Select every line of the records that contains the string "from", treating uppercase and lowercase letters as different, and copy each such line.
(EXTRACTED DATA)
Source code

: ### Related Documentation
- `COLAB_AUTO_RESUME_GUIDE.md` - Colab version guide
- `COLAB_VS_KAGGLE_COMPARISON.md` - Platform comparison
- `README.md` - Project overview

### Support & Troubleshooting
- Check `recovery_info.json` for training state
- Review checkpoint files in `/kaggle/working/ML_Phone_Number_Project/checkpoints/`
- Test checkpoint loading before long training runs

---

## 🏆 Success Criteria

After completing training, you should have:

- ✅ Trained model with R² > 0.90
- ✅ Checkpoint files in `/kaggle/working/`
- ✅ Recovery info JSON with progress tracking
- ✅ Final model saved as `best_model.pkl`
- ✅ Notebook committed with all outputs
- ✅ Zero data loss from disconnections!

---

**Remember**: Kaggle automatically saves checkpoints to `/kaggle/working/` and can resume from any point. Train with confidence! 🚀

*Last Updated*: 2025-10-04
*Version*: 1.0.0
(End EXTRACTED DATA)
● RESPONSE AREA:
- ✅ Zero data loss from disconnections!
**Remember**: Kaggle automatically saves checkpoints to `/kaggle/working/` and can resume from any point. Train with confidence! 🚀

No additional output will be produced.